** Exercise materials **
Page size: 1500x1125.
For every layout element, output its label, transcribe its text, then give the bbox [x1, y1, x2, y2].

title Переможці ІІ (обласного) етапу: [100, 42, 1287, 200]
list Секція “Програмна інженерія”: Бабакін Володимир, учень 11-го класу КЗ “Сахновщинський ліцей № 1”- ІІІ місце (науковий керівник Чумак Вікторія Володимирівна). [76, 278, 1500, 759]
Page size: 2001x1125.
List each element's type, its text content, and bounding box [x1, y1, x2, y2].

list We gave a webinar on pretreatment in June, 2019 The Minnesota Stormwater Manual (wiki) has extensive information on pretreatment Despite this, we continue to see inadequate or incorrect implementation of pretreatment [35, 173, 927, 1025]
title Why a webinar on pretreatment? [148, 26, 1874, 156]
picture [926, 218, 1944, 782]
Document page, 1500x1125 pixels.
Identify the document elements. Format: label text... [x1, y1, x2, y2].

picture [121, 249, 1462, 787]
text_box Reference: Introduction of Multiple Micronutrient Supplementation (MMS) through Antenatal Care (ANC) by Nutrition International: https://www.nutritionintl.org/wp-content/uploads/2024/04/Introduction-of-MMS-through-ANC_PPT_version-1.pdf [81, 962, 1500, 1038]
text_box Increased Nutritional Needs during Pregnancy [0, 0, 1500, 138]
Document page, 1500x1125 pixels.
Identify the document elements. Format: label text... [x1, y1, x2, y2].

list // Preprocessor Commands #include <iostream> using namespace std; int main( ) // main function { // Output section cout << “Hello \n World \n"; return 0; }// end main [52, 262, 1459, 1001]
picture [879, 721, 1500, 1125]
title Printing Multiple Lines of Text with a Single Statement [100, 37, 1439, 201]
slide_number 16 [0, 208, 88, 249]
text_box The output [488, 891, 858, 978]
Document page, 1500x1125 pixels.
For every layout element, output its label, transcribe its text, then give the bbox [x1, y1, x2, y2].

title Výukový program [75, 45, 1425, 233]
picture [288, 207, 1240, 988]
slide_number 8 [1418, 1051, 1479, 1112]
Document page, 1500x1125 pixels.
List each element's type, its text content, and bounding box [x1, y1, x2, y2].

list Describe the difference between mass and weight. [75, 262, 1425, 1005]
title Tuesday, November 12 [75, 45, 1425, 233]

** Exercise requirements **
Would you mind giving all the records again exactly?

** Problem solution **
Page size: 1500x1125.
For every layout element, output its label, transcribe its text, then give the bbox [x1, y1, x2, y2].

title Переможці ІІ (обласного) етапу: [100, 42, 1287, 200]
list Секція “Програмна інженерія”: Бабакін Володимир, учень 11-го класу КЗ “Сахновщинський ліцей № 1”- ІІІ місце (науковий керівник Чумак Вікторія Володимирівна). [76, 278, 1500, 759]
Page size: 2001x1125.
List each element's type, its text content, and bounding box [x1, y1, x2, y2].

list We gave a webinar on pretreatment in June, 2019 The Minnesota Stormwater Manual (wiki) has extensive information on pretreatment Despite this, we continue to see inadequate or incorrect implementation of pretreatment [35, 173, 927, 1025]
title Why a webinar on pretreatment? [148, 26, 1874, 156]
picture [926, 218, 1944, 782]
Document page, 1500x1125 pixels.
Identify the document elements. Format: label text... [x1, y1, x2, y2].

picture [121, 249, 1462, 787]
text_box Reference: Introduction of Multiple Micronutrient Supplementation (MMS) through Antenatal Care (ANC) by Nutrition International: https://www.nutritionintl.org/wp-content/uploads/2024/04/Introduction-of-MMS-through-ANC_PPT_version-1.pdf [81, 962, 1500, 1038]
text_box Increased Nutritional Needs during Pregnancy [0, 0, 1500, 138]
Document page, 1500x1125 pixels.
Identify the document elements. Format: label text... [x1, y1, x2, y2].

list // Preprocessor Commands #include <iostream> using namespace std; int main( ) // main function { // Output section cout << “Hello \n World \n"; return 0; }// end main [52, 262, 1459, 1001]
picture [879, 721, 1500, 1125]
title Printing Multiple Lines of Text with a Single Statement [100, 37, 1439, 201]
slide_number 16 [0, 208, 88, 249]
text_box The output [488, 891, 858, 978]
Document page, 1500x1125 pixels.
For every layout element, output its label, transcribe its text, then give the bbox [x1, y1, x2, y2].

title Výukový program [75, 45, 1425, 233]
picture [288, 207, 1240, 988]
slide_number 8 [1418, 1051, 1479, 1112]
Document page, 1500x1125 pixels.
List each element's type, its text content, and bounding box [x1, y1, x2, y2].

list Describe the difference between mass and weight. [75, 262, 1425, 1005]
title Tuesday, November 12 [75, 45, 1425, 233]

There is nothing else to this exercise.